Richard Pares (25 August 1902 – 3 May 1958) was a British historian. He "was considered to be among the outstanding British historians of his time." He has been cited as being the first gay lover of Evelyn Waugh.

==Family life and education==
The eldest son of the five children of the historian Bernard Pares (1867–1949) and his wife Margaret Ellis, Richard Pares won scholarships at Winchester College and at Balliol College, Oxford, where he took a first-class degree in literae humaniores in 1924. On obtaining his Oxford degree, he was elected to a fellowship of All Souls College, Oxford, which he retained until 1945. In 1937, he married Janet Lindsay Powicke, daughter of the historian F. Maurice Powicke, and had four daughters.

==Academic career==
In 1927–28, he was appointed assistant lecturer in history at University College London, before obtaining a Laura Spelman Rockefeller Scholarship to do research in the United States and in the West Indies on mid-eighteenth-century trade. On his return to England, he was appointed lecturer in history at New College, Oxford. In 1940, World War II interrupted his Oxford academic career and he became an administrative civil servant at the Board of Trade. On returning to his academic career in 1945 as professor of history at the University of Edinburgh, he was appointed Commander of the Most Excellent Order of the British Empire in recognition of his wartime public service. He remained at Edinburgh until he resigned for reasons of health in 1954. In 1951, he was Ford's Lecturer in Oxford and he was joint editor of the English Historical Review from 1939 to 1958. He was elected a fellow of the British Academy in 1948.
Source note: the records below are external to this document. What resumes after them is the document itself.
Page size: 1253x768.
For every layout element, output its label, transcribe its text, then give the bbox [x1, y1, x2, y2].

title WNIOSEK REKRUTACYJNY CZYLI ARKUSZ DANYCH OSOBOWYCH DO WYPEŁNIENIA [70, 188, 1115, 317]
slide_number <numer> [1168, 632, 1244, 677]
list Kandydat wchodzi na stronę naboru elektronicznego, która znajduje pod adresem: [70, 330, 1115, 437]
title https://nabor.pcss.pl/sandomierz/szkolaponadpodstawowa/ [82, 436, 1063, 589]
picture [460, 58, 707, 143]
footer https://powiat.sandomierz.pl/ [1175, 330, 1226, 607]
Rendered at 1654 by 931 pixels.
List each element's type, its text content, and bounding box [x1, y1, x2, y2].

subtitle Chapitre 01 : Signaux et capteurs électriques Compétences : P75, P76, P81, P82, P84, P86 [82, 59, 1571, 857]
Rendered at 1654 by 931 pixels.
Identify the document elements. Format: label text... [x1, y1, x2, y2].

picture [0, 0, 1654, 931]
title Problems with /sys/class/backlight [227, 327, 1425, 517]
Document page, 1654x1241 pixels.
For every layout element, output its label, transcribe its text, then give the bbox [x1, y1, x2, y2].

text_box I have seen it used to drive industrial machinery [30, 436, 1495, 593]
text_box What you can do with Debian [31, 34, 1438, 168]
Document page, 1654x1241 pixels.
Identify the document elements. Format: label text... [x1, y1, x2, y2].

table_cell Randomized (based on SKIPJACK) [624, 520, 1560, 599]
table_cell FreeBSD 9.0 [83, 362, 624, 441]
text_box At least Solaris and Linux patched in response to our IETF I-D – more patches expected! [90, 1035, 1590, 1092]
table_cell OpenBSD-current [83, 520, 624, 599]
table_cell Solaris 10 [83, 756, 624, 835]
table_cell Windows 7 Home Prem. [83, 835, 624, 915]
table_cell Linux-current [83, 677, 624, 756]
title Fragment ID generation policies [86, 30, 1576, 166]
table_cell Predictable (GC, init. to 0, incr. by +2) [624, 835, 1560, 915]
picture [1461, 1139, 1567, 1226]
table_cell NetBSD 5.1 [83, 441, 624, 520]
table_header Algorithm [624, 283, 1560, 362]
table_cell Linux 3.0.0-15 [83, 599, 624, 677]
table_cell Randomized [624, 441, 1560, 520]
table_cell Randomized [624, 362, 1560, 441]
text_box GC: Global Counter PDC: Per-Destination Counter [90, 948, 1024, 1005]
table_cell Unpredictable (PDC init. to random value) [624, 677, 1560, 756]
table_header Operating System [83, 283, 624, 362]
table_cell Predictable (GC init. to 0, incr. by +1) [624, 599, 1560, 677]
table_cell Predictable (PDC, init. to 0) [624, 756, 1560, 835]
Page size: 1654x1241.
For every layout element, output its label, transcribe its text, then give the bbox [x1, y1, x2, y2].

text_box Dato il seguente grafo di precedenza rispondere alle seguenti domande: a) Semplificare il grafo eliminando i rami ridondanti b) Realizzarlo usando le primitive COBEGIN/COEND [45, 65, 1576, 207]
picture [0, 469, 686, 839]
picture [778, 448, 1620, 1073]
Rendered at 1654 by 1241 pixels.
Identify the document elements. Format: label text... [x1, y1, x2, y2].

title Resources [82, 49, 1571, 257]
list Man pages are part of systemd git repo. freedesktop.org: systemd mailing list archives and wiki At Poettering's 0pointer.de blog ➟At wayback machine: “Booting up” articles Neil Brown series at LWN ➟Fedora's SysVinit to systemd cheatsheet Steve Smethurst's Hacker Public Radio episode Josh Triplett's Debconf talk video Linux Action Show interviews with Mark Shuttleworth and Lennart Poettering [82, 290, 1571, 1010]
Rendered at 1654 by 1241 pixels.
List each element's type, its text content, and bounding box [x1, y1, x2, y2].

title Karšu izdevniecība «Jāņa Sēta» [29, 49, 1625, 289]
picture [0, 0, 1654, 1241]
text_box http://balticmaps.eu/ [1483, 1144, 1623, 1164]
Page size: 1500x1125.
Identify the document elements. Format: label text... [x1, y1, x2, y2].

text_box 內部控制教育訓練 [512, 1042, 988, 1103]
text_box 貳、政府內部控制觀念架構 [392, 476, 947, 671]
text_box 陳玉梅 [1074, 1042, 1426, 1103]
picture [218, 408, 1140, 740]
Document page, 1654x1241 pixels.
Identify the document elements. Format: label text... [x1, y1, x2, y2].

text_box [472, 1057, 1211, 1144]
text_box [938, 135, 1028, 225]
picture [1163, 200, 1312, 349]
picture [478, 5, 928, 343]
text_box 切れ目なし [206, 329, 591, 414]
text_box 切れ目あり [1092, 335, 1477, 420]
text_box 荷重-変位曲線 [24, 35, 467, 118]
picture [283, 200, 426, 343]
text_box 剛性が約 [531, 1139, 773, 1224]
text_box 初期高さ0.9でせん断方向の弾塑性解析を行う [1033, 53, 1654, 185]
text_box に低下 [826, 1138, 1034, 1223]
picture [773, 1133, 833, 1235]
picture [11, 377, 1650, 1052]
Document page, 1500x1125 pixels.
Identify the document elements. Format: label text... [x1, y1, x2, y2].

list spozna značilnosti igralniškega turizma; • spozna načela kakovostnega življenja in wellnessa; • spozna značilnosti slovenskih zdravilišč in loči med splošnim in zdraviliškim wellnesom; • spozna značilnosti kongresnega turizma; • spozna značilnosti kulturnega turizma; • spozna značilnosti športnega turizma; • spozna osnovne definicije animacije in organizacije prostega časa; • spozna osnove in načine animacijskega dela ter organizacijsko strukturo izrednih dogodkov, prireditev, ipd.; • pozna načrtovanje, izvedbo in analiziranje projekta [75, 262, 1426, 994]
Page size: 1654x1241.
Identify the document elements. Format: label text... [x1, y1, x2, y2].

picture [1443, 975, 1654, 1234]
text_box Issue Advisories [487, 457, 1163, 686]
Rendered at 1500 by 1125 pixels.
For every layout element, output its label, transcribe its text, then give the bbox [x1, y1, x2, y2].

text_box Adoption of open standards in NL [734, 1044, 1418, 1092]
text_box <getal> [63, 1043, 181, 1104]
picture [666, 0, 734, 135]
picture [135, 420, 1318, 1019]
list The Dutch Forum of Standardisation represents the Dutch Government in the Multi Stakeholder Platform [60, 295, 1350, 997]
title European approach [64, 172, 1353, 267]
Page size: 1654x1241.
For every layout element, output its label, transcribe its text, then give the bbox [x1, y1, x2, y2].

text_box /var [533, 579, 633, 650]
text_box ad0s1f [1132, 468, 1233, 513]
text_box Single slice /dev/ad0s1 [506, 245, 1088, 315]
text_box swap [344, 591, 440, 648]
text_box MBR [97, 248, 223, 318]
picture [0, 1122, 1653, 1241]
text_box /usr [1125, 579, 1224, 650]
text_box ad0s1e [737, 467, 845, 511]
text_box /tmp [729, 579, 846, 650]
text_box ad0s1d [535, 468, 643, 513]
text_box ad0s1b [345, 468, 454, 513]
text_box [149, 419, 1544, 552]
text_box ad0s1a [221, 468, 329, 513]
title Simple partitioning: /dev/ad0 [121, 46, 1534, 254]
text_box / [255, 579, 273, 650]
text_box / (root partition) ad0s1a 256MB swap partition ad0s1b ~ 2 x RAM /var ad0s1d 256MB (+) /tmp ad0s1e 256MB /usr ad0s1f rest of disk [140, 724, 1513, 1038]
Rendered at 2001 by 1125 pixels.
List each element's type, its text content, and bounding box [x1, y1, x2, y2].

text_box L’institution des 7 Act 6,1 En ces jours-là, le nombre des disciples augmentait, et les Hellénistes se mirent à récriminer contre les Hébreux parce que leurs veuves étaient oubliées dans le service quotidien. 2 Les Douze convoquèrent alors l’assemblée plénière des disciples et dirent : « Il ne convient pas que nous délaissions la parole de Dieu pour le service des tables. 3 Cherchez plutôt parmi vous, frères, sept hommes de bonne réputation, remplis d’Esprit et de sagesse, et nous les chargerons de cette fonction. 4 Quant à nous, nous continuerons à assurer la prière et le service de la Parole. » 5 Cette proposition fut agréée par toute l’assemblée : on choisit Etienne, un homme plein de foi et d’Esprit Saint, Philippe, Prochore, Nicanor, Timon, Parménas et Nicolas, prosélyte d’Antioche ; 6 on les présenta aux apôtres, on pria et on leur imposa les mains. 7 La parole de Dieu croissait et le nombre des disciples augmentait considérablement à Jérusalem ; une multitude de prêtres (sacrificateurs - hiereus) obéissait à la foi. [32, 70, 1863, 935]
==Published books and pamphlets==
- "Public records in British West India islands", reprinted from Bulletin of the Institute of Historical Research vol. 7 (1930), pp. 149–157
- War and Trade in the West Indies, 1739–1763 (1936, 1963)
- "The economic factors in the history of the Empire," Reprinted from: Economic history review, vol. 7, no. 2 (May 1937), pp. 119–144.
- "The manning of the navy in the West Indies, 1702–63" Offprint from: Transactions of the Royal Historical Society, 4th ser., v. 20, 1937, pp. 31–60.
- "Prisoners of war in the West Indies in the 18th century" Reprinted from Journal of the Barbados museum and historical society (1937).
- Colonial Blockade and Neutral Rights, 1739–1763 (1938, 1975).
- A West-India Fortune (1950, 1968).
- King George III and the Politicians: the Ford lectures delivered in the University of Oxford, 1951–52 (1953)
- Yankees and Creoles: the trade between North America and the West Indies before the American Revolution (1956)
- Essays Presented to Sir Lewis Namier, edited by Richard Pares and A. J. P. Taylor (1956, 1971).
- Limited Monarchy in Great Britain in the Eighteenth Century (1957, 1967)
- "Merchants and planters," Economic History Review. Supplement 4 (1960)
- The Historian's Business, and other essays, edited by R. A. and Elisabeth Humphreys; with an introduction by Lucy Sutherland (1960).